The ${credential.X} substitution resolves to the field's value (string fields) or absolute path (file fields, SPEC §2.3). The AI merges the block into the agent's MCP config on first use — one place to declare, one place to update, applies to every agent.

Status

v0.2.5 — 24 modules in library/ gated by last_verified (5 production · 16 verified · 3 partial). New since v0.2.4: 4 modules (dashscope Alibaba CosyVoice TTS + voice cloning + Wanx, volcengine-tos S3-compat object storage, volcengine-speech ByteDance Seed-ASR 2.0 for QA-vs-script transcription diff, aitoearn 14-channel social publishing MCP) + library/cloudflare extended with the CF Pages source-repo silent-PATCH trap + delete+recreate runbook. Site now serves at trove.robozephyr.com (brand-aligned with the @robozephyr/ npm scope), with SVG favicon + Apple touch icon + auto-deploy workflow on every push. Format spec is stable; AI-assisted module authoring (v0.3) in progress.

See:

Quick start

# 1. Install
npm install -g @robozephyr/trove
# (Node 22+ required. Homebrew tap planned for v1.0.)
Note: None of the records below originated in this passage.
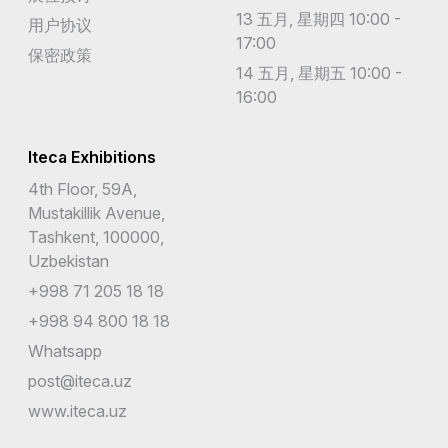
13 五月, 星期四 10:00 -
用户协议
17:00
保密政策
14 五月, 星期五 10:00 -
16:00
Iteca Exhibitions
4th Floor, 59A,
Mustakillik Avenue,
Tashkent, 100000,
Uzbekistan
+998 71 205 18 18
+998 94 800 18 18
Whatsapp
post@iteca.uz
www.iteca.uz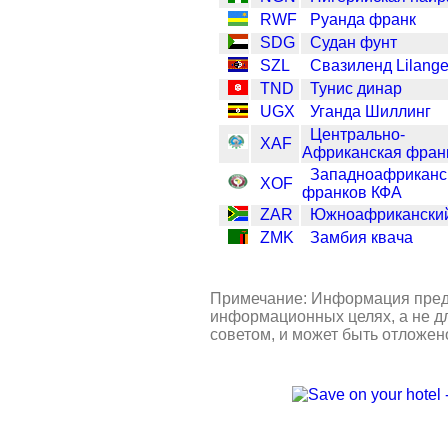
RWF
Руанда франк
SDG
Судан фунт
SZL
Свазиленд Lilange
TND
Тунис динар
UGX
Уганда Шиллинг
Центрально-
XAF
Африканская фран
Западноафриканс
XOF
франков КФА
ZAR
Южноафриканский
ZMK
Замбия квача
Примечание: Информация пред
информационных целях, а не д
советом, и может быть отложен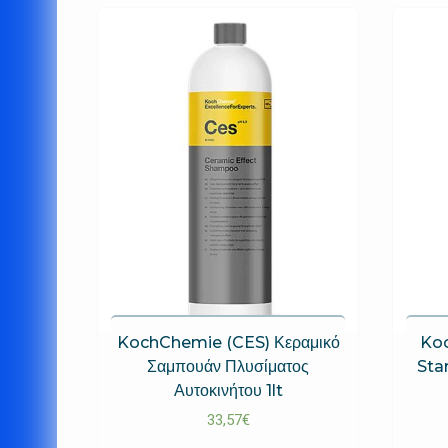
KochChemie (CES) Κεραμικό
Koc
Σαμπουάν Πλυσίματος
Sta
Αυτοκινήτου 1lt
33,57
€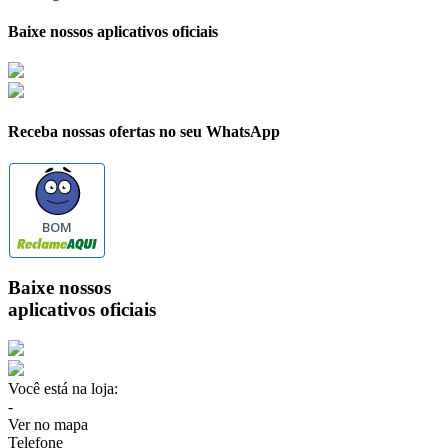
Baixe nossos aplicativos oficiais
Receba nossas ofertas no seu WhatsApp
BOM
Baixe nossos
aplicativos oficiais
Você está na loja:
-
Ver no mapa
Telefone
# 2. Open the local Web UI to install a module and fill credentials
trove ui
# → http://127.0.0.1:7821
# Pick e.g. `minimax` from the Library tab, click Install, fill the form.
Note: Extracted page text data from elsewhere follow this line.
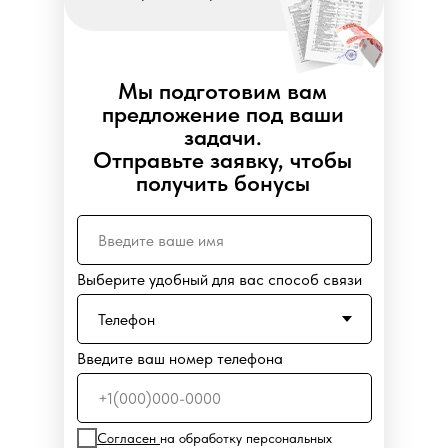
Мы подготовим вам
предложение под ваши
задачи.
Отправьте заявку, чтобы
получить бонусы
Выберите удобный для вас способ связи
Введите ваш номер телефона
Согласен
на обработку персональных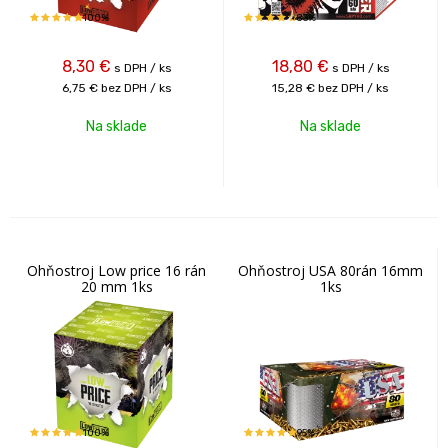
100%
83%
8,30
€
18,80
€
s DPH / ks
s DPH / ks
6,75 €
bez DPH / ks
15,28 €
bez DPH / ks
Na sklade
Na sklade
Ohňostroj Low price 16 rán
Ohňostroj USA 80rán 16mm
20 mm 1ks
1ks
100%
95%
# 3. Reference it from any project's CLAUDE.md
echo '@/Users/you/.trove/minimax/module.md' >> /path/to/project/CLAUDE.md

# 4. Start your AI agent there
cd /path/to/project && claude

The AI now knows MiniMax: how to call it, what gotchas to avoid, where to find the key.

Zero-tooling mode

If you don't want the binary, the directory convention IS the runtime — just clone, copy, edit:

mkdir -p ~/.trove
cp -r library/minimax ~/.trove/
chmod 600 ~/.trove/minimax/credentials.json
$EDITOR ~/.trove/minimax/credentials.json
# ⚠️ Direct file editing is the fallback. `trove ui` keeps secrets out of
# shell history / screenshots / pair-programming.
echo '@/Users/you/.trove/minimax/module.md' >> /path/to/project/CLAUDE.md

For multi-account scenarios (e.g. multiple GitHub or Cloudflare accounts), duplicate the library/github-account/ template under a per-account directory name (e.g. ~/.trove/github-personal/, ~/.trove/github-work/) and fill each with that account's identity.